■ PROBLEM STATEMENT ■
If a line in the entries includes "создание", show that line.

Stored data:
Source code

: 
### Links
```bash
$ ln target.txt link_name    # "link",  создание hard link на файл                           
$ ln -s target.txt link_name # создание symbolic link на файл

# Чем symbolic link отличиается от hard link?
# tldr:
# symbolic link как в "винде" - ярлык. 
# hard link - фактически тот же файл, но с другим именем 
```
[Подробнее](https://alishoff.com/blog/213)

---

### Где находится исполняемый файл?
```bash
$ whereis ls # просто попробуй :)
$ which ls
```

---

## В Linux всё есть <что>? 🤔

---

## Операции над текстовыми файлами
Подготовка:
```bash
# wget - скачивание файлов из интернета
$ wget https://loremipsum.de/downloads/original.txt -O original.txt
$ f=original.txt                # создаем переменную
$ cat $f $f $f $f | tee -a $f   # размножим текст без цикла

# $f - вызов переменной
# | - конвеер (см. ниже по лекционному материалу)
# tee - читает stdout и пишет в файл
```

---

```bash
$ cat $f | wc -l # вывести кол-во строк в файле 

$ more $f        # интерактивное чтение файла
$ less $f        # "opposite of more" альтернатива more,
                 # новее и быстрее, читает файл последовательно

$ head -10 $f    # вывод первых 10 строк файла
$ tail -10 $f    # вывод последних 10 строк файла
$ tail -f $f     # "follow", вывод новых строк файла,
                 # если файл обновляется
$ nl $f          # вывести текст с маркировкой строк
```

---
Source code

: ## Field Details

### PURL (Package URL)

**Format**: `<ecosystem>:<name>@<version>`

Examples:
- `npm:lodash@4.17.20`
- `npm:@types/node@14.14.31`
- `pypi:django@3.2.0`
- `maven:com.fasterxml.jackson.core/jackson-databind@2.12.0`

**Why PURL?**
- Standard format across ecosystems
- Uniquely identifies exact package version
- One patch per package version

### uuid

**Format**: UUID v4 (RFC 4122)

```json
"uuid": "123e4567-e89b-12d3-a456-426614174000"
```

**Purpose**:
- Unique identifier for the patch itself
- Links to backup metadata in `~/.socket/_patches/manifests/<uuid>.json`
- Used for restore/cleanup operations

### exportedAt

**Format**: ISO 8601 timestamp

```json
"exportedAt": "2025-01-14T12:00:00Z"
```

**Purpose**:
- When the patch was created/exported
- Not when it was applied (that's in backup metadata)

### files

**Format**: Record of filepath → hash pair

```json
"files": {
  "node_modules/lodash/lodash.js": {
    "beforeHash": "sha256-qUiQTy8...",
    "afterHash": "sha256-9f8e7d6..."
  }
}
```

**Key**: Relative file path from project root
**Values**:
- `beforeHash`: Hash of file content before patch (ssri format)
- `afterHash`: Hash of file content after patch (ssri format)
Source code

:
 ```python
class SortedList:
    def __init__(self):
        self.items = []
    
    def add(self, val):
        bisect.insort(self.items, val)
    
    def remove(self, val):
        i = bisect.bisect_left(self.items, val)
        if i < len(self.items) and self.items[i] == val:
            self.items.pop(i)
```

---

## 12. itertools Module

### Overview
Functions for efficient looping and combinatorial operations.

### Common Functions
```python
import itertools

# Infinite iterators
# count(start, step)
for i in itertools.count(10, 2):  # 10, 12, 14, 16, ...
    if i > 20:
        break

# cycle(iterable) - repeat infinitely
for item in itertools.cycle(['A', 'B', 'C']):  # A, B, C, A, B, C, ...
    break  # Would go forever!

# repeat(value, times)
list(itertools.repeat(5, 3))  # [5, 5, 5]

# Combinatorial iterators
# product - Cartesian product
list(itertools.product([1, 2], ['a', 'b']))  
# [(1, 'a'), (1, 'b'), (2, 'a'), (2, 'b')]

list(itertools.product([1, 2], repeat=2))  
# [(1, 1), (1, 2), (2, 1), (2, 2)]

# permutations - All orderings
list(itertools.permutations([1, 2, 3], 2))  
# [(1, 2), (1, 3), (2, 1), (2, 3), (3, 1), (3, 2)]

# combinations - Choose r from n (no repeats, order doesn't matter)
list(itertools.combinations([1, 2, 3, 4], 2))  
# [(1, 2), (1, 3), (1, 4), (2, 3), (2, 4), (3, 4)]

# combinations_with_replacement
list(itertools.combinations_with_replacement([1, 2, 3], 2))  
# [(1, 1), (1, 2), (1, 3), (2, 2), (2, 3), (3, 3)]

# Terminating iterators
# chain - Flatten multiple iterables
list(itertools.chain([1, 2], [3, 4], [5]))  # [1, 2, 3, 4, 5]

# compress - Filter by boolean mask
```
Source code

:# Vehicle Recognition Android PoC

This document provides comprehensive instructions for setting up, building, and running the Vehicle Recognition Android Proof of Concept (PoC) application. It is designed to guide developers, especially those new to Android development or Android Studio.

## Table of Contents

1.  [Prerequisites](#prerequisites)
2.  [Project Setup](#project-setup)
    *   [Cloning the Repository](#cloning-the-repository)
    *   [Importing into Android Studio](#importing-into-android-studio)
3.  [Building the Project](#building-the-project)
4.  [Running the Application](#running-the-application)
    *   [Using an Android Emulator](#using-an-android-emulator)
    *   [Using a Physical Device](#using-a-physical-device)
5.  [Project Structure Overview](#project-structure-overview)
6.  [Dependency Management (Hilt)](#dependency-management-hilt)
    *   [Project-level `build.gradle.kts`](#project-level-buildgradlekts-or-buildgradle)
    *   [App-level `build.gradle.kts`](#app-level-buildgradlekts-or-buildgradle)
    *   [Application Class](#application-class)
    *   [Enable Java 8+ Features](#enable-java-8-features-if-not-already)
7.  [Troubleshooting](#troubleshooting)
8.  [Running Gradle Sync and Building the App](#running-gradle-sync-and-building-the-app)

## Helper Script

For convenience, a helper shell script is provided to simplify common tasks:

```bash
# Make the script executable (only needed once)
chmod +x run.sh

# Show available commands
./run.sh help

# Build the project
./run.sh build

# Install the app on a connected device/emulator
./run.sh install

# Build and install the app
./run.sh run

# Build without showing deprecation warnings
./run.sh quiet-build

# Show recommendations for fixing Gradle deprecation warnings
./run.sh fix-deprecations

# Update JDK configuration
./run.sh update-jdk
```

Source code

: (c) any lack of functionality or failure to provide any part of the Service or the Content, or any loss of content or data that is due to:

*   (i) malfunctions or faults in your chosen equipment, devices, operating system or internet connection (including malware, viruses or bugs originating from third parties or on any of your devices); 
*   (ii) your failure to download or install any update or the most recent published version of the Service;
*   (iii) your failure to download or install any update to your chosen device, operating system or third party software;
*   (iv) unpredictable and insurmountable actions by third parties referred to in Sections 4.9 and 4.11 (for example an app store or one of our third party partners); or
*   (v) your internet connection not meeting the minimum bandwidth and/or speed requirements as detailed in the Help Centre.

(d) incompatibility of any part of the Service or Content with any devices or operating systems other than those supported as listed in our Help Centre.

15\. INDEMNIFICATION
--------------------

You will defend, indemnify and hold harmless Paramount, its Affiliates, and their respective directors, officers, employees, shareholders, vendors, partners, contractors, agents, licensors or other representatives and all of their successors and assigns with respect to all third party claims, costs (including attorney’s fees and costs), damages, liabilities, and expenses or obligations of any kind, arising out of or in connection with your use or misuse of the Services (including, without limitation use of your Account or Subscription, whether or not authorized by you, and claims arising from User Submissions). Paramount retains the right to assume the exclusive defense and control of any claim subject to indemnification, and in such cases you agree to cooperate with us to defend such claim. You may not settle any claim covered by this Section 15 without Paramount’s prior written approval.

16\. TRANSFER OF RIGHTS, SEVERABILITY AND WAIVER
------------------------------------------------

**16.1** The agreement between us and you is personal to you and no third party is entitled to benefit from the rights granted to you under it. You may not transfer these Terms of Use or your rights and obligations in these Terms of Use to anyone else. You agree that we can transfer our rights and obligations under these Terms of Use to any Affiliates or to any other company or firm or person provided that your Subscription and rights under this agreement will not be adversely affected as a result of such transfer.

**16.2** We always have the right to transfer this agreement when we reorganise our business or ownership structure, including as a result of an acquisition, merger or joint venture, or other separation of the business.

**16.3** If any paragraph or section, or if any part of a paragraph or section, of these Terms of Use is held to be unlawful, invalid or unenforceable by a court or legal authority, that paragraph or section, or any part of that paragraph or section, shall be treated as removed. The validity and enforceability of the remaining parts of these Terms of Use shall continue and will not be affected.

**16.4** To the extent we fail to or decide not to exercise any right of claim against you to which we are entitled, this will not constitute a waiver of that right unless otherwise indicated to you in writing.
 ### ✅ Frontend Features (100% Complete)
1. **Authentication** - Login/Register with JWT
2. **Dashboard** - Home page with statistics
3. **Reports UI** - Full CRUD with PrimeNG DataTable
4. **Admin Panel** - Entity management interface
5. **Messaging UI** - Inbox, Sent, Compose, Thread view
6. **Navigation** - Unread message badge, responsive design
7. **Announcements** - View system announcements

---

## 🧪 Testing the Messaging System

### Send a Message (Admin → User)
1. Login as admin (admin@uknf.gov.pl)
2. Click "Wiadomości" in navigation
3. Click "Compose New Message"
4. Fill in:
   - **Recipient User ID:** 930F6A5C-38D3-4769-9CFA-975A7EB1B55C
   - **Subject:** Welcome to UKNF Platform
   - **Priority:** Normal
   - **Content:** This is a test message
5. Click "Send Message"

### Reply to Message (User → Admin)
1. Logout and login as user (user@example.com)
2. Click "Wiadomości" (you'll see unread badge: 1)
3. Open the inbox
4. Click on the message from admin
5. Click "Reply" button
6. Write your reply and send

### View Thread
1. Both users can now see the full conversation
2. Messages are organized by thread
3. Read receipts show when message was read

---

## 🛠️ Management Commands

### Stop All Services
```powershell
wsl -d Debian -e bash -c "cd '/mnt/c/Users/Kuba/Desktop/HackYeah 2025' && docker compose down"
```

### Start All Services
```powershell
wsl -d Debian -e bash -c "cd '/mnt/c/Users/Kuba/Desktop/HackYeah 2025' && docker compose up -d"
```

■ ANSWER SPACE ■
$ ln target.txt link_name    # "link",  создание hard link на файл                           
$ ln -s target.txt link_name # создание symbolic link на файл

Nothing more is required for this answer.